**Information supplied:**
━━━
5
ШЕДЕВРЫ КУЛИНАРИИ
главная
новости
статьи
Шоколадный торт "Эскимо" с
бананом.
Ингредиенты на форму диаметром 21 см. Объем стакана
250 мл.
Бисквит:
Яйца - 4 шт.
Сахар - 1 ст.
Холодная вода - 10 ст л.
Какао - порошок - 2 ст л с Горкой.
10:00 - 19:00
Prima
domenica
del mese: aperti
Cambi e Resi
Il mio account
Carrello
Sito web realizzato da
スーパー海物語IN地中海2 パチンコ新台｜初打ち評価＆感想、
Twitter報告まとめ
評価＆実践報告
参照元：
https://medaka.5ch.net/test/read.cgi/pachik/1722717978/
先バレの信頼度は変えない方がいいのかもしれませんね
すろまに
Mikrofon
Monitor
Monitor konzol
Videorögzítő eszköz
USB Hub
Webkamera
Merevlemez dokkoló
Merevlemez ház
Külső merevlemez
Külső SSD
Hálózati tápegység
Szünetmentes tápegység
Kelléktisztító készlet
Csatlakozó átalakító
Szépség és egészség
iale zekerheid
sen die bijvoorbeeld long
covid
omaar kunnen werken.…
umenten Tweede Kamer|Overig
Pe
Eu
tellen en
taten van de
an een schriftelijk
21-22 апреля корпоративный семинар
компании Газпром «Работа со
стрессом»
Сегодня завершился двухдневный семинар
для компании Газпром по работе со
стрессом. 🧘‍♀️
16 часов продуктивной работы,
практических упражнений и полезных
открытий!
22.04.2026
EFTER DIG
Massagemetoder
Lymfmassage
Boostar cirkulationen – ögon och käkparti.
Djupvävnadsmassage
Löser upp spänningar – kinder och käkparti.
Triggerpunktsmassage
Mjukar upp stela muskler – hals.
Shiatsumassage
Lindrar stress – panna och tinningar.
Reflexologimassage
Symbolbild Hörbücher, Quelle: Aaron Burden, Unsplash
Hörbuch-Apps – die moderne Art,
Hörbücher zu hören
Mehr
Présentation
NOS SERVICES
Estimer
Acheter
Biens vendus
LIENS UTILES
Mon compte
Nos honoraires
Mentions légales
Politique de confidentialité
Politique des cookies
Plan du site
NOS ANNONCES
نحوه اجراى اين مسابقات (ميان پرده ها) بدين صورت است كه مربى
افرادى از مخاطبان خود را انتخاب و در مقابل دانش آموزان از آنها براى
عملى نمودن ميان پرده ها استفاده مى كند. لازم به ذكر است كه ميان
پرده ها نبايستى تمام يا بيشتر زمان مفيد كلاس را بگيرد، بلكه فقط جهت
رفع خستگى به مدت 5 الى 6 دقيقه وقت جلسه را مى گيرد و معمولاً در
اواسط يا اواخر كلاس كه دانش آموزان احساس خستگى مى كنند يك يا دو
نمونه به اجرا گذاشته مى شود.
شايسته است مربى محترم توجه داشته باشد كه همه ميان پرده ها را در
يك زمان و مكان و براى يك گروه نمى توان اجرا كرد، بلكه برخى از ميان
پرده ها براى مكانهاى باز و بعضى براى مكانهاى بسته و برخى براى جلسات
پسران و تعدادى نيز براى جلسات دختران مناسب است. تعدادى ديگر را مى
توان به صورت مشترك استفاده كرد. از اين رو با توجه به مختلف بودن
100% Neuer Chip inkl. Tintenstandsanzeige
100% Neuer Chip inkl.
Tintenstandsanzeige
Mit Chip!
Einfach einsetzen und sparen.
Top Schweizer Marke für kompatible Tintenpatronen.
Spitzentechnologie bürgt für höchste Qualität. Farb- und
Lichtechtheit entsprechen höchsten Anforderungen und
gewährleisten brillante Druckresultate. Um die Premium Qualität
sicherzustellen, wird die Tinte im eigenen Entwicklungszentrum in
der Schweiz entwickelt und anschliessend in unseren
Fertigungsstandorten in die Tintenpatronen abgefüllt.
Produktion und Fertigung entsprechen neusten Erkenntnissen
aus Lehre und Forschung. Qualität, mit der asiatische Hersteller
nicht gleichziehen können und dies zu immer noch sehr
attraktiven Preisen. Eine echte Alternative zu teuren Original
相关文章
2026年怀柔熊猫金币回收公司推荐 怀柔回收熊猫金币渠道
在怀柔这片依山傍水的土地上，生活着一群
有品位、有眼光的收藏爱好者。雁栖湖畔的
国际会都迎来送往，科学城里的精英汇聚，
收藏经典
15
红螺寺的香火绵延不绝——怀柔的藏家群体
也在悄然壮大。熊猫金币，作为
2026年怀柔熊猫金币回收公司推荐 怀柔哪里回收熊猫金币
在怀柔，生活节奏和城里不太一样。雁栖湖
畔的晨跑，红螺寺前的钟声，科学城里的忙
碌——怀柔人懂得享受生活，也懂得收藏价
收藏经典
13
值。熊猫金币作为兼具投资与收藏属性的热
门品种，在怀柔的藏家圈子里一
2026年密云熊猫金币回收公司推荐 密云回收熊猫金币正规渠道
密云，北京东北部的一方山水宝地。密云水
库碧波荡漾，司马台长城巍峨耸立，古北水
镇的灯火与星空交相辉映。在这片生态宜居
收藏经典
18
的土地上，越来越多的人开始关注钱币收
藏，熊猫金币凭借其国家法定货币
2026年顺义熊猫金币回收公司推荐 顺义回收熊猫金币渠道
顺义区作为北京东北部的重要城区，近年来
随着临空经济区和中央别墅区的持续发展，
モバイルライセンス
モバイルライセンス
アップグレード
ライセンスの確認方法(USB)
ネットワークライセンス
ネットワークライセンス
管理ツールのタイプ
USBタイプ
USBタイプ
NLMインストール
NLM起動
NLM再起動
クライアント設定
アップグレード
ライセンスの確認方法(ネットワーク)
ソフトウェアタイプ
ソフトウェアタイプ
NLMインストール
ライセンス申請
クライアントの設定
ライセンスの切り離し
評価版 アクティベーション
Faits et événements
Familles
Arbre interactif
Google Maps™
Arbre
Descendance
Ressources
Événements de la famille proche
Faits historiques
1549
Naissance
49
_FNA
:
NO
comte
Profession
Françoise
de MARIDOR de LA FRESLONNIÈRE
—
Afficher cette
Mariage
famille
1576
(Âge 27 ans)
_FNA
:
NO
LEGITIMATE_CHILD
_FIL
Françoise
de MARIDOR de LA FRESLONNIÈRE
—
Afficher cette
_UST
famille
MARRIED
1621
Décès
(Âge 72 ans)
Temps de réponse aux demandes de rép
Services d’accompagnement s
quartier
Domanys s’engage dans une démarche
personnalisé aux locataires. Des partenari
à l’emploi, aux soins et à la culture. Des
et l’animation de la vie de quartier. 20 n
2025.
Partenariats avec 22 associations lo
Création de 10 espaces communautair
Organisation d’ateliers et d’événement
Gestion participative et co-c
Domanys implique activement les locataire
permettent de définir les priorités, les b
━━━
**Task details:** Please state how many lines of the data hold the string "семинар", with nothing else in your reply.

**Solved problem:** 2